THE BLOG

Every Step You Take, I'll Be Tracking You

05/05/2011 07:56 pm ET | Updated Jul 05, 2011

Lately, it seems like we hear a story every week about a new security breach concerning our personal information. Just a few weeks ago, Epsilon was hacked and millions of email addresses were stolen. A few weeks later, Sony announced that their worldwide gaming network too was hacked. And now, companies like Apple and Google are being scrutinized for their questionable iPhone and Android tracking processes.

In a paper recently released on Radar O'Reilly, researchers revealed that they had uncovered a hidden file in iPhones and iPads that regularly records the location of the user. To make matters worse, the file in which all this is stored is unencrypted; that means that anyone with access to a user's iPhone or iPad could unveil the user's entire history of where they had been (or at least their device had been). On top of that, the information collected is also transferred to your computer anytime you sync your device. Even if a customer buys a new device and syncs the new device with the original computer, all the location data will end up on the new device.

So the question is -- what tracking is necessary for the device to function? For instance, in order for your phone to find reception it must be able to locate cell towers as you travel. In order for an iPhone to locate a new wireless network, it also needs to use GPS in order to see where the networks are. Why though is Apple storing this information? The extent to which Apple has gone appears to be extreme.

If you're thinking that this shouldn't be acceptable, you're not alone. Some rather high profile voices have contributed to the debate. Senator Franken of Minnesota published an open letter to Steve Jobs chastising Apple for tracking and storing this information. The head of the Electronic Privacy Information Clearinghouse is also questioning whether Apple violated its own terms of service agreement which ensures that customer information will be guarded appropriately.  A group of people in Florida have even gone so far as to file class action lawsuits against the company.

The immediate and strong outpouring of global concern about this invasion of privacy prompted a few short responses from Apple at the outset, and then one big answer to the issue -- a software update.

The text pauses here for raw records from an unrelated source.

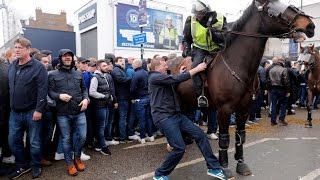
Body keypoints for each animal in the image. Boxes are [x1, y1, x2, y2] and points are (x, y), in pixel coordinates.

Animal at [170, 0, 316, 179]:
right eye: (273, 12)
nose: (310, 26)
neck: (237, 64)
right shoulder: (224, 110)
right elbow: (224, 138)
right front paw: (224, 167)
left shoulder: (244, 108)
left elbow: (241, 136)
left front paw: (241, 163)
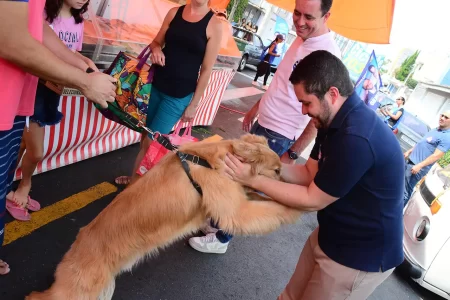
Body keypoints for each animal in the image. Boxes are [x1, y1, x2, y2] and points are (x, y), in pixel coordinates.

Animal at [27, 134, 302, 300]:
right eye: (276, 170)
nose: (290, 180)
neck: (219, 157)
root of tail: (76, 246)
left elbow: (262, 200)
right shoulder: (237, 212)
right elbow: (274, 210)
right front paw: (301, 206)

This most recent update to the operating system will turn off tracking and disallow storage of information after one week. Don't worry, your iPhone and iPad will still transmit location information that is necessary for device functioning, but all the other information will be erased. This information will no longer be stored on your computer when you sync your device. As for the Android, a spokesperson from Google has said that "any location data that is sent back to Google location servers is anonymized and is not tied or traceable to a specific user."

Since these announcements initial panic has decreased, but we continue to be reminded that our privacy must always be guarded vigilantly. And best of all, companies like Apple and Google are listening to your voice by not tracking your whereabouts.